What are options in reinforcement learning?

What are options in reinforcement learning?

The options framework (Precup, 2000; Sutton, Precup & Singh, 1999) provides a natural way of incorporating extended actions into reinforcement learning systems. An option is specified by a set of states in which the option can be initiated, an internal policy and a termination condition.

What is reinforcement hierarchy?

In operant conditioning, a reinforcement hierarchy is a list of actions, starting with the most desirable and ending with the least desirable. A reinforcement hierarchy can be used to determine the relative frequency and desirability of different actions, and is employed when applying the Premack principle.

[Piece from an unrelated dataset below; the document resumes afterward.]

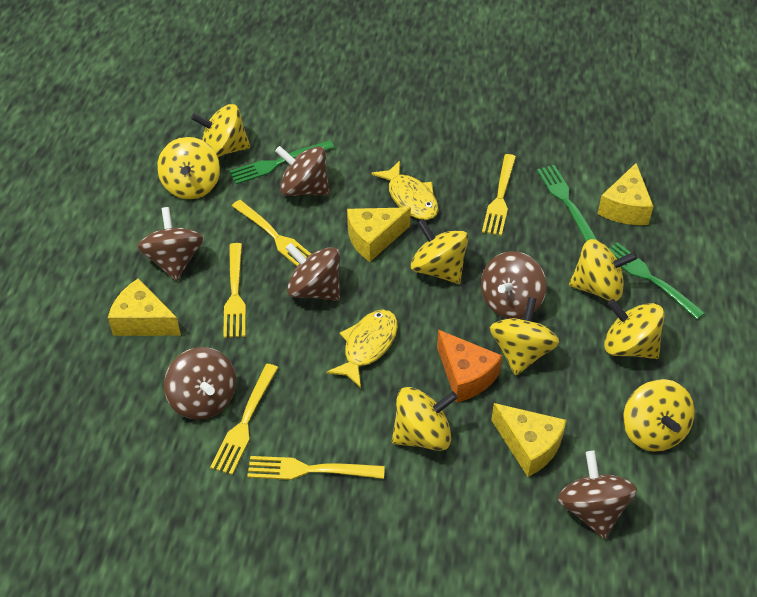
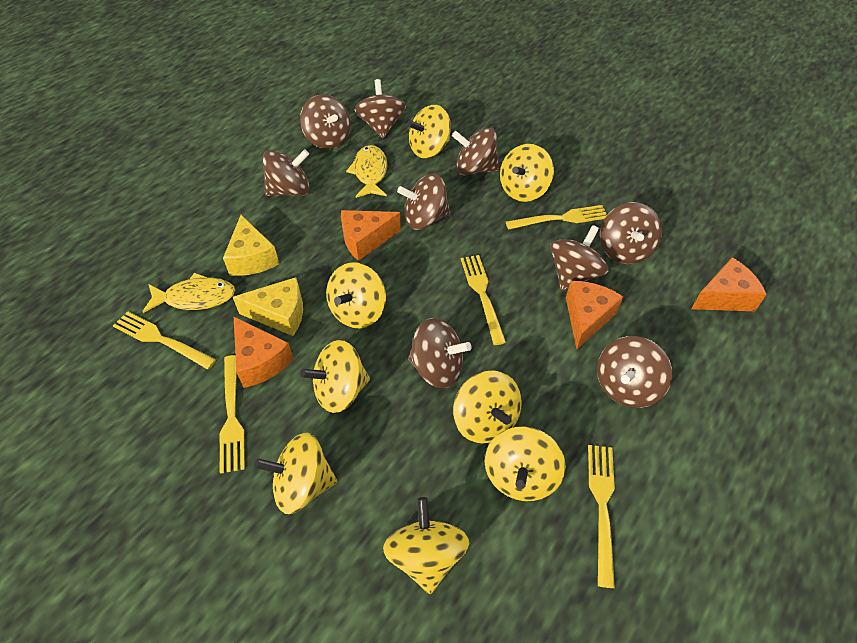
brown spinning top: 6 -> 9
green fork: 3 -> 0
orange cheese: 1 -> 4
yellow cheese: 4 -> 2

Why does hierarchy sometimes work so well in reinforcement learning?

Why Does Hierarchy (Sometimes) Work So Well in Reinforcement Learning? Surprisingly, we find that most of the observed benefits of hierarchy can be attributed to improved exploration, as opposed to easier policy learning or imposed hierarchical structures.

How are hierarchical value functions used in reinforcement learning?

In this work, we propose a framework that integrates deep reinforcement learning with hierarchical value functions (h-DQN), where the agent is motivated to solve intrinsic goals (via learning options) to aid exploration. These goals provide for efficient exploration and help mitigate the sparse feedback problem.

How does hierarchical reinforcement learning integrate temporal abstraction?

We present hierarchical-DQN (h-DQN), a framework to integrate hierarchical value functions, operating at different temporal scales, with intrinsically motivated deep reinforcement learning.

When was the options framework introduced in RL?

The Options Framework, introduced by Sutton, Precup & Singh in 1999, provides a way to implement hierarchies and macro-actions in RL. This is probably one of the most common formulations of HRL.

How does feudal reinforcement learning ( FRL ) work?

Also, the Options Framework does not consider task segmentation explicitly. Feudal Reinforcement Learning (FRL) defines a control hierarchy, in which a level of managers can control sub-managers, while at the same time this level of managers is controlled by super-managers.